A porta abriu-se como por uma rajada de vento, e cinqüenta caçadores,
seguidos de jovens damas, velhas de dois séculos, com os compridos vestidos
rastejantes, passaram, majestosamente, duma a outra sala.
Passaram depois quatro vilões trazendo sobre os ombros robustos uma maca
de folhas de carvalho, em que jazia, todo ensangüentado, com o olho baço e as
presas espumosas, um enorme javali.
Ouvi as fanfarras soarem mais forte lá fora, depois extinguirem-se como
um suspiro nos bosques. .. depois mais nada.
E enquanto eu pensava nesta singular visão, olhando, por acaso, na
sombra silenciosa, vi com espanto a cena ocupada por uma daquelas velhas
famílias de um tempo, tranqüilas e solenes nos seus costumes.
Lá estava o patriarca com a cabeça encanecida que lia uma grande Bíblia.
A velha mãe, alta e pálida, fiava cânhamo, reta como um fuso, com o colete que
lhe subia até as orelhas, com o corpo apertado por faixas de pano preto, depois
as crianças rubicundas, com olhar pensativo, com os cotovelos apoiados na mesa
e em silêncio, o velho cão pastor atento à leitura, o velho relógio.

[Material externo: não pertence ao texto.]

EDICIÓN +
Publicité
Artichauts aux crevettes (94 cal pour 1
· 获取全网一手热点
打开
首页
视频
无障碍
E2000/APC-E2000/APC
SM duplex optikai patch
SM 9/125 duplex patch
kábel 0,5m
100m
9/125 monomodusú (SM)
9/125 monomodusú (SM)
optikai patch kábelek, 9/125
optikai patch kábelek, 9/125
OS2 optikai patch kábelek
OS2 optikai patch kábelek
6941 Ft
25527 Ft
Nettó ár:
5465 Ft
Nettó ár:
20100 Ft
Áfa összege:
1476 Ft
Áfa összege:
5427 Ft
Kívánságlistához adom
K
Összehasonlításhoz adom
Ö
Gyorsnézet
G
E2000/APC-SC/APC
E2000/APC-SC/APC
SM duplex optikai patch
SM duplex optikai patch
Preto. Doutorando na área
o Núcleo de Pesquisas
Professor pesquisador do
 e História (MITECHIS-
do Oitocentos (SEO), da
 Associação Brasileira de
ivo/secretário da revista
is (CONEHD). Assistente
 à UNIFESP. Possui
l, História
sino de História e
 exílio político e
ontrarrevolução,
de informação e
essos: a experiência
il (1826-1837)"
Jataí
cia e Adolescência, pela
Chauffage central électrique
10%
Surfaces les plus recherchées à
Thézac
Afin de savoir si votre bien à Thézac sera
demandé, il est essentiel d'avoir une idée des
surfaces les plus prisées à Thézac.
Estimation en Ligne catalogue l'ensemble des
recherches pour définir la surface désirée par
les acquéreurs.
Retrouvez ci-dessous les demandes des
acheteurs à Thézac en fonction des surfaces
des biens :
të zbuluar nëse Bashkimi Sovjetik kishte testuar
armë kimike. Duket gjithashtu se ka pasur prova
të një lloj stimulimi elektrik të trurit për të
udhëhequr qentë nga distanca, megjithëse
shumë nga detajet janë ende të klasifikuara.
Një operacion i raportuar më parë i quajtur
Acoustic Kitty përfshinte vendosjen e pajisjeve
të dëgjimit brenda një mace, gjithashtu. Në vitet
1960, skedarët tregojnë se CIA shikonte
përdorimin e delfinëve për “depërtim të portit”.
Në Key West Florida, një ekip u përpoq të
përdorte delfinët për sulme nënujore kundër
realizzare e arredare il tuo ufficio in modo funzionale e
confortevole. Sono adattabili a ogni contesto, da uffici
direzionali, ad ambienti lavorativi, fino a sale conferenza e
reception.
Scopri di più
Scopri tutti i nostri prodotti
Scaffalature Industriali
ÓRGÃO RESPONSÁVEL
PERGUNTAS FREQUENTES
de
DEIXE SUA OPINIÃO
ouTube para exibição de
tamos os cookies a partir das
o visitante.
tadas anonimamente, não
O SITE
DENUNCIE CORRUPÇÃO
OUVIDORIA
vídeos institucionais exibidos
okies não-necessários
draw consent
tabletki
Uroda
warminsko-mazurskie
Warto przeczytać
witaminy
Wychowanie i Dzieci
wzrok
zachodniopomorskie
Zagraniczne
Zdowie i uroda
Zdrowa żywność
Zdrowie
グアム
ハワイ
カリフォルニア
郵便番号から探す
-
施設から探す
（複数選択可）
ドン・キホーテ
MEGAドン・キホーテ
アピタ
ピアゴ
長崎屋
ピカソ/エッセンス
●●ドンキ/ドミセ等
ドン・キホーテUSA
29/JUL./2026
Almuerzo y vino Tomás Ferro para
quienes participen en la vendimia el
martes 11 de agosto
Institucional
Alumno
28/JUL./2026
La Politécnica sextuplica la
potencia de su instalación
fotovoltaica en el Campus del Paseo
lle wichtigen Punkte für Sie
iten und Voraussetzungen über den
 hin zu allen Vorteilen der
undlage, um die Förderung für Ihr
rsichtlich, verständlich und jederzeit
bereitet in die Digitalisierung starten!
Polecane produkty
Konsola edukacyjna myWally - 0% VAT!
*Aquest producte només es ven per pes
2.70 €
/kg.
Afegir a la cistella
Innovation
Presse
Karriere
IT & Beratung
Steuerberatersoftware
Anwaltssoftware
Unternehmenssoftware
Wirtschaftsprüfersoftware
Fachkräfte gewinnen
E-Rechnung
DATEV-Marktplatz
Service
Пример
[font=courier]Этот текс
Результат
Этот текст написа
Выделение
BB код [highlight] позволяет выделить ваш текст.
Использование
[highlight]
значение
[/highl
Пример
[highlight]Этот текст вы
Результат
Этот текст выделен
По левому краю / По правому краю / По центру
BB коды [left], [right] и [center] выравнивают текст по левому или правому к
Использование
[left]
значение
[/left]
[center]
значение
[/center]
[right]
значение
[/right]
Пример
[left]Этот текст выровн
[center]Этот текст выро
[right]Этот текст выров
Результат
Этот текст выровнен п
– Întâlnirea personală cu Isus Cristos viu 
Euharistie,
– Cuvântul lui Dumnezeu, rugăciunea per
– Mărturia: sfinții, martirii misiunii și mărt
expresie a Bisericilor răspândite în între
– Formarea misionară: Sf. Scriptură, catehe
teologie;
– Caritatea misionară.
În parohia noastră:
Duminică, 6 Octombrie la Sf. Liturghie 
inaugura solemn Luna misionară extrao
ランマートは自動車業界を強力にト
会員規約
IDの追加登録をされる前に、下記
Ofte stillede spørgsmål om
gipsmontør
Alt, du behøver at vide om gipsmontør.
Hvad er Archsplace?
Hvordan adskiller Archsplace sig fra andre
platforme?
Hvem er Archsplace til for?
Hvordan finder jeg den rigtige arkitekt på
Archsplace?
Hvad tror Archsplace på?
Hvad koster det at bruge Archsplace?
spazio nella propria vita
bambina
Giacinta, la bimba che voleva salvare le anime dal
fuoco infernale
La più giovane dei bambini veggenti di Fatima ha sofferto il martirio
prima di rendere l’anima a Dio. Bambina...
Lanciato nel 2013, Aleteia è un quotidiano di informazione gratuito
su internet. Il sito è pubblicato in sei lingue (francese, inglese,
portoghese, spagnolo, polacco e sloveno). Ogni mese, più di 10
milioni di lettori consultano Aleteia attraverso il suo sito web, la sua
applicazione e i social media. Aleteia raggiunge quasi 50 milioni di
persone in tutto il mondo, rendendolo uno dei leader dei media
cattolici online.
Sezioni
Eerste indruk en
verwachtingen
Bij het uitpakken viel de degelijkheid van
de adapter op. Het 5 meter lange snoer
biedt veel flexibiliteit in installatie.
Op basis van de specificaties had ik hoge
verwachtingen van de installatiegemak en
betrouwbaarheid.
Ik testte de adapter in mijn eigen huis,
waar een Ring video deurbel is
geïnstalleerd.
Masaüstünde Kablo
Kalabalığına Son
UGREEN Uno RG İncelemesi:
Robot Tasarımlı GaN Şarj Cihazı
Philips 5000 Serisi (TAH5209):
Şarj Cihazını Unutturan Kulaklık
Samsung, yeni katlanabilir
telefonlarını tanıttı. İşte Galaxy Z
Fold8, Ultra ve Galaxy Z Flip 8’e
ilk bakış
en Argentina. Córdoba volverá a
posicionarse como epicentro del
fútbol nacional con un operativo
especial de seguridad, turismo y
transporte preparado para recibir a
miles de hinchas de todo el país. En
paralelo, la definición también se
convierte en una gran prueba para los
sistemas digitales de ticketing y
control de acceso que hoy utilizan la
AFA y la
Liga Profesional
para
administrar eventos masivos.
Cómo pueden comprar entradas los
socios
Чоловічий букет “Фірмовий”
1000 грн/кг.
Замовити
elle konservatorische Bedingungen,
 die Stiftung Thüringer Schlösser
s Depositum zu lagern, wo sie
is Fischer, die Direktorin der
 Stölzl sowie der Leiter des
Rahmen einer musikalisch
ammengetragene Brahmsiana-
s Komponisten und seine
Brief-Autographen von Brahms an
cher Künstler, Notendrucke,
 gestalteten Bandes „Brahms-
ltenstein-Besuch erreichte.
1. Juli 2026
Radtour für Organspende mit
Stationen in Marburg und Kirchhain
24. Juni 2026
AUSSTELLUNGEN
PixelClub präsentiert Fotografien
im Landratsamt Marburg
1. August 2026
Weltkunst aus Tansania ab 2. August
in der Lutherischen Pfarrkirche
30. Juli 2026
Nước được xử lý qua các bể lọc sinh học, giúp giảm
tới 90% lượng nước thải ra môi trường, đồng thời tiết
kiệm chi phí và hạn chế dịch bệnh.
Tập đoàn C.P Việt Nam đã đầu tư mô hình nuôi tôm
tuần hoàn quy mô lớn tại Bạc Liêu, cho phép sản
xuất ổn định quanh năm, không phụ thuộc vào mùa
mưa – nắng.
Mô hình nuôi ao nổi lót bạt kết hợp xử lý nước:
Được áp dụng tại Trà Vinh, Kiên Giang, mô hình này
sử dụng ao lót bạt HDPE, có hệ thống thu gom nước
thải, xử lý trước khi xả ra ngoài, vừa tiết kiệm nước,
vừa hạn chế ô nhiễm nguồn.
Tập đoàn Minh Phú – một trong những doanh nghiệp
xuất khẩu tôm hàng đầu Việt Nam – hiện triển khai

no seu castelo de nogueira, contando os segundos, e mais distante, na
sombra algumas caras de moçoilas; e morenos rapazes com o chapéu grande preto e
com o colete de lã, discutindo sobre a história de Jacó e Raquel, em forma de
declaração de amor.
E a honesta família parecia convencida das verdades santas; o velho com
a voz rouca, prosseguia a leitura comovendo-se.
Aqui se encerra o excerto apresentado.